In the online test, I think I chose "agree," but not "strongly agree."
Becoming a smoker, or not fastening your seat belt, is your own business because you hurt no one but yourself.
Definitely agree.
There are caveats in both those cases, though. For smoking, I'm against public smoking because it harms others. Even if you set aside secondhand smoke (which I think is becoming convincing, but still with some doubts), there are many who are simply allergic or asthmatic for home public smoking does real harm.
For seat belts, it could be argued that not wearing seat belts drives up insurance costs. That can be addressed within the insurance system, though.
Bad people weren't born bad -- their environment made them that way.

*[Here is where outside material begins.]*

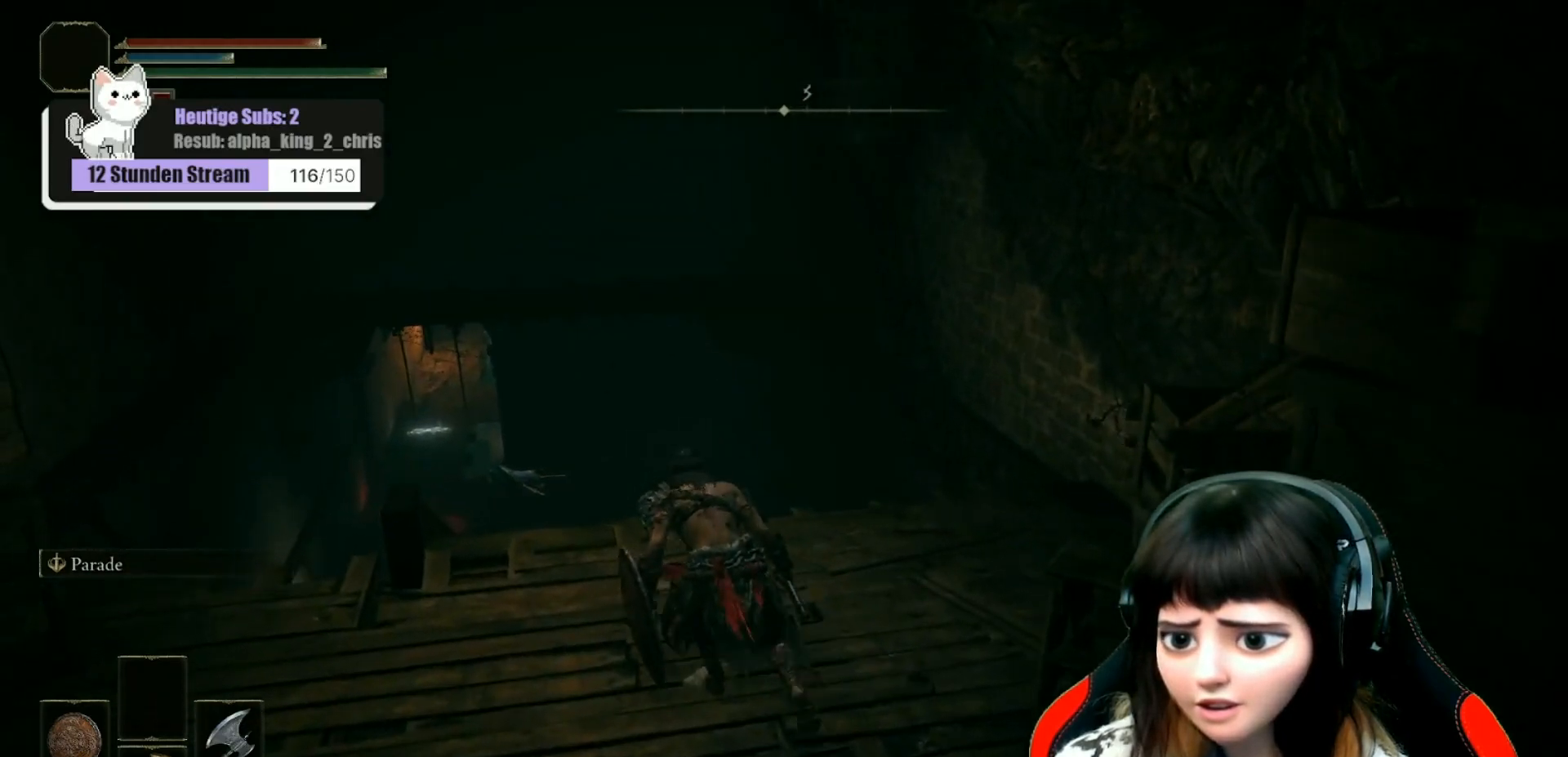
{"buttons": [], "left_stick": "up-left", "right_stick": "right", "events": [[383, "right_stick", "right"]]}
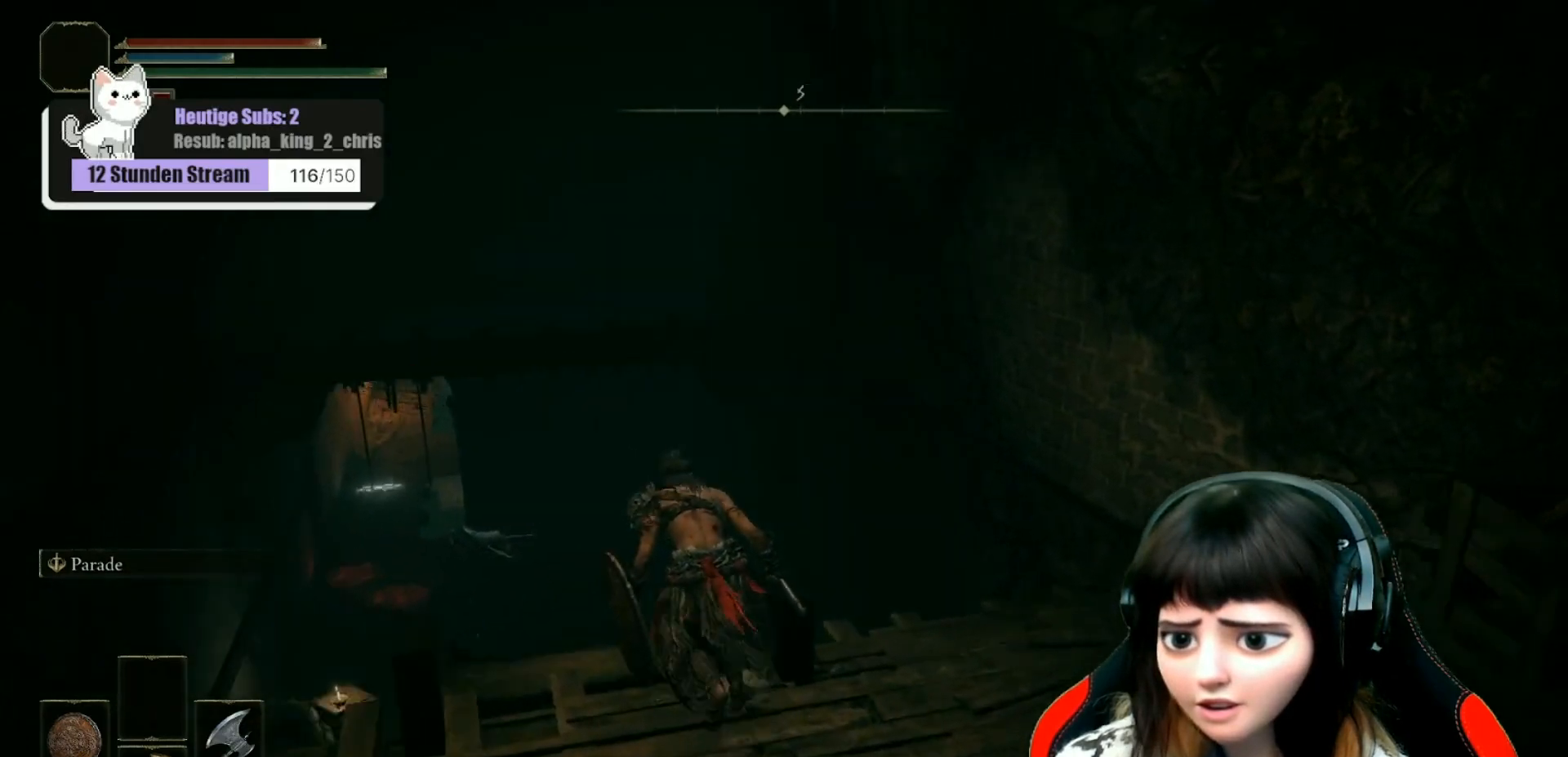
{"buttons": [], "left_stick": "left", "right_stick": "right", "events": [[450, "left_stick", "left"]]}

Wow, if I knew the answer to that...
While I don't believe that people are complete "tabula rasa" at birth, it seems foolish to say that their experiences and upbringing don't play a huge part in the way they behave as adults. At root, though, the question seems to imply a desire to place blame somewhere -- on the person or on "society." A favorite straw man of the right seems to be the liberal who lets criminals off the hook by "blaming society."
People have to be responsible for the their actions, but not to ignore the influence of poverty and racism (to name two factors) on crime is short-sighted.
The world would be a better place without people who have strong religious beliefs.
Would the world have been better off without Mother Teresa? I doubt it (although there are those that claim her anti-contraception dogma increased suffering in the areas she worked in). Would the world have been better off without Martin Luther King, Jr.? Without Gandhi?
Strong religious beliefs in and of themselves aren't bad -- it's what one chooses to do with them. If one uses them as inspiration to try to help people and create a better, more just world, that's one thing. If one instead tries to "save" everyone else by forcing them to behave in certain ways that benefit no one but a particular God, that's another.